The unofficial mascot for the fifth decennial Skulptur Projekte Münster—through October 1, 2017—is a cartoon of a man holding a drink and a cigarette exclaiming, “This shit rocks!” In the year of the previous exhibition, the Henry Moore Institute and its curator Penelope Curtis initiated and published the MODERN SCULPTURE READER (2007)—which quickly sold out and fell out of print.

Five years later, the J. Paul Getty Museum sponsored a second edition of this essential volume on twentieth-century sculpture, which includes:

Essays by Eva Hesse (“Contingency”), Apollinaire (“Duchamp–Villon”), Vito Acconci (“Notes on Vienna”), and Benjamin H. D. Buchloh (“Michael Asher and the Conclusion of Modern Sculpture”). Interviews with Louise Bourgeois, Robert Smithson, Rachel Whiteread, Bruce Nauman, and Richard Serra.

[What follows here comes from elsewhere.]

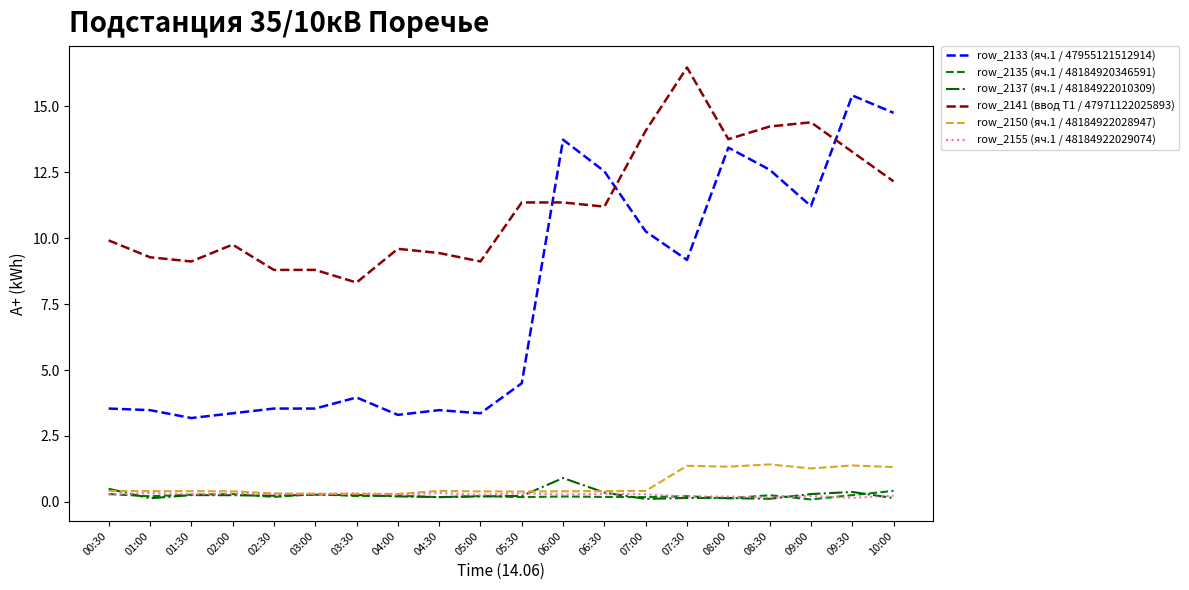

Is the value of row_2141 (ввод Т1 / 47971122025893) at 05:30 greater than the value of row_2150 (яч.1 / 48184922028947) at 09:30?

Yes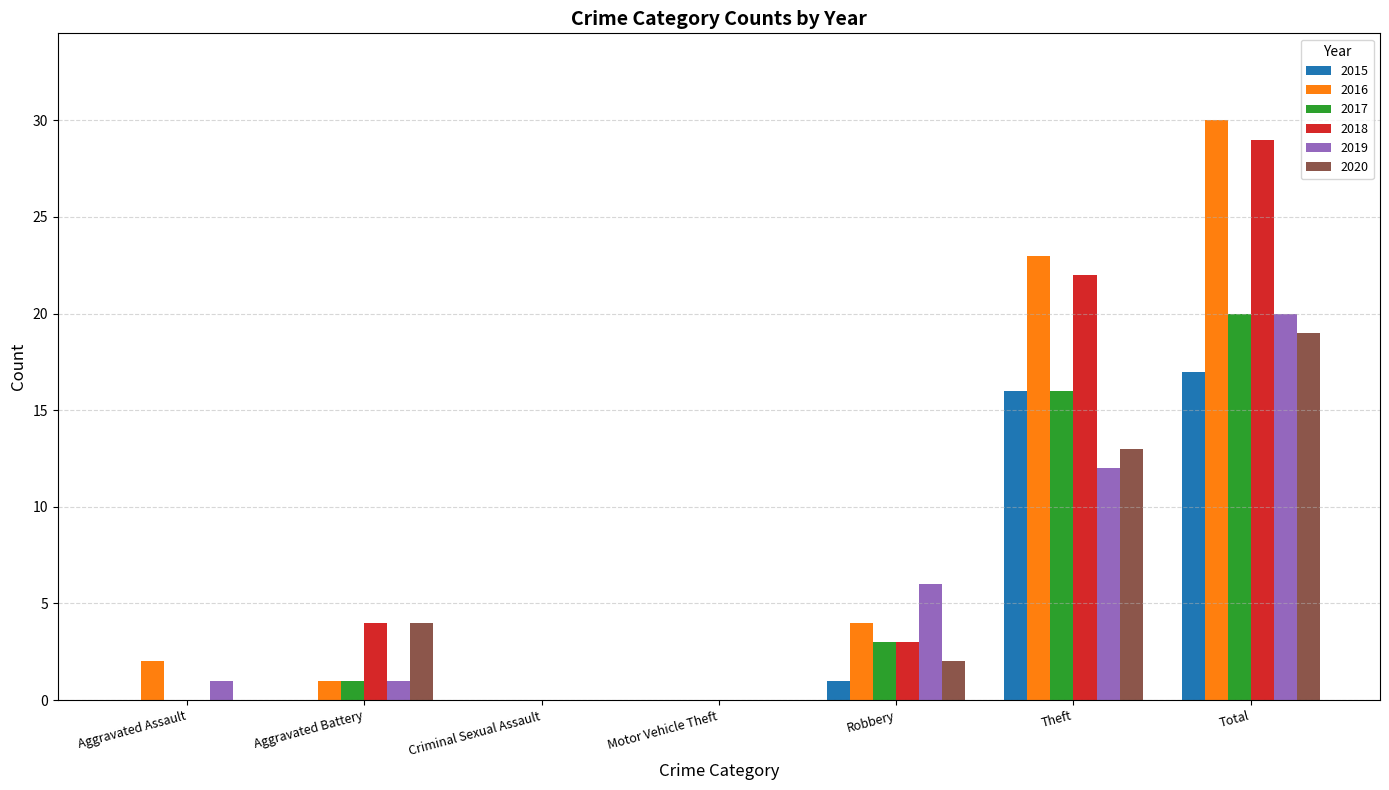

What is the sum of all 2019 values?

40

Excerpts from longer pieces—Robert Irwin’s “Notes Toward Conditional Art,” Rilke on Rodin, Wilhelm Worringer on abstraction, Carl Einstein on African sculpture, and Allan Kaprow on assemblages and happenings.

The 70 texts—artists’ statements, newspaper and magazine articles, poems, transcribed lectures and interviews—are arranged chronologically, and edited by Jon Wood, David Hulks, and Alex Potts.

MODERN SCULPTURE READER (Leeds: Henry Moore Institute/Los Angeles: Getty Publications, 2007 and 2012).